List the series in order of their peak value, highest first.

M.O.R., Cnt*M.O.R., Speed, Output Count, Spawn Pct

══════

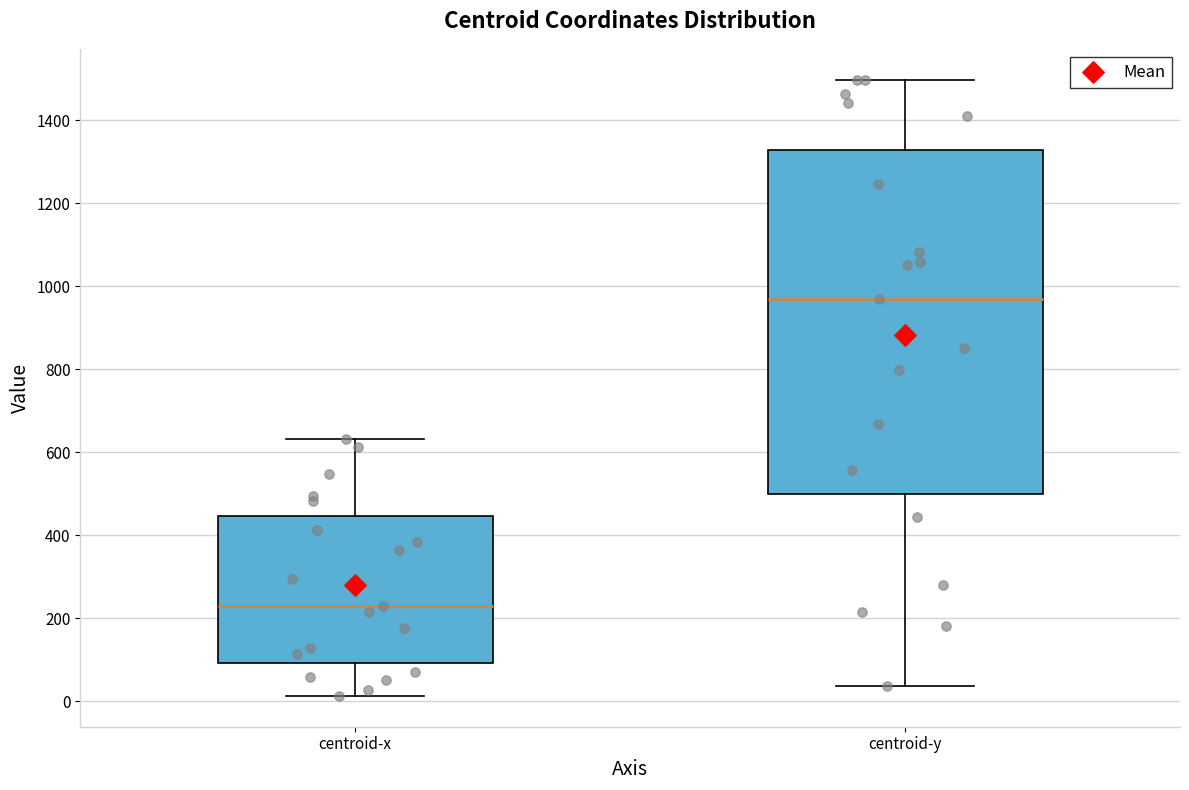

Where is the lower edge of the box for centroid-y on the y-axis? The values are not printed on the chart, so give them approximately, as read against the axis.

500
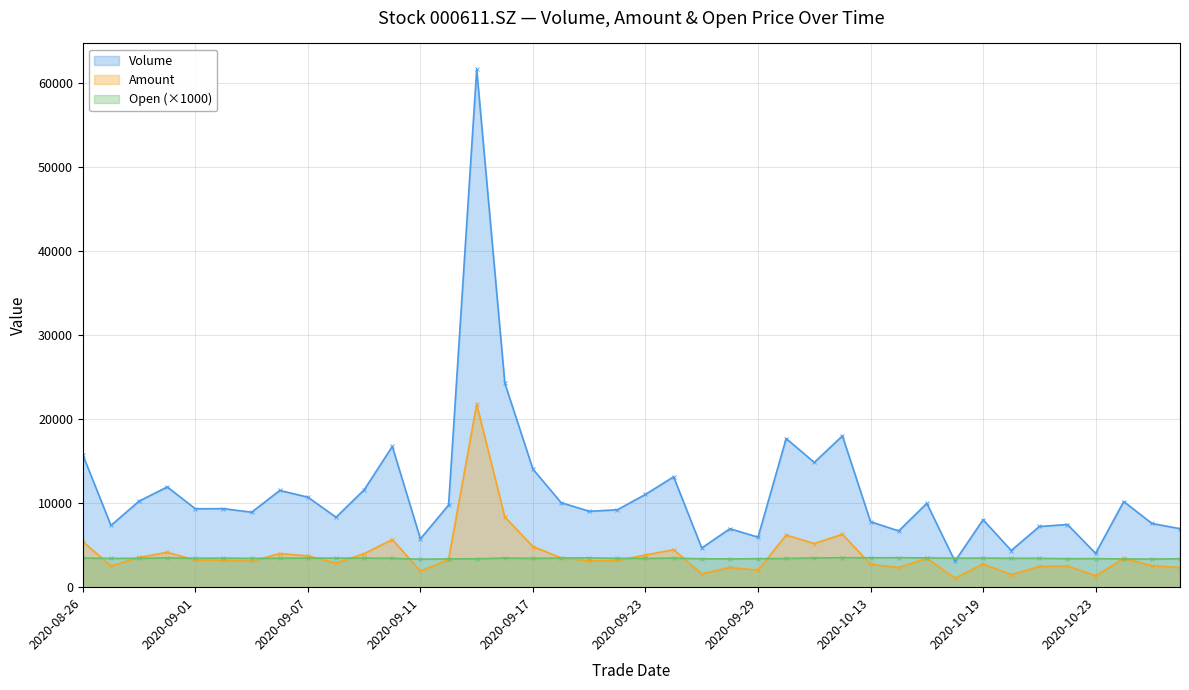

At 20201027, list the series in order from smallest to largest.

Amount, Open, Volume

══════

* Work instructions *
Reproduce the rows from the line with "Where is the" to the line with "Amount, Open, Volume", substituting "graph" for "chart" and changing nothing else. Leave the pictures out of the answer.

* Task response *
Where is the lower edge of the box for centroid-y on the y-axis? The values are not printed on the graph, so give them approximately, as read against the axis.

500

At 20201027, list the series in order from smallest to largest.

Amount, Open, Volume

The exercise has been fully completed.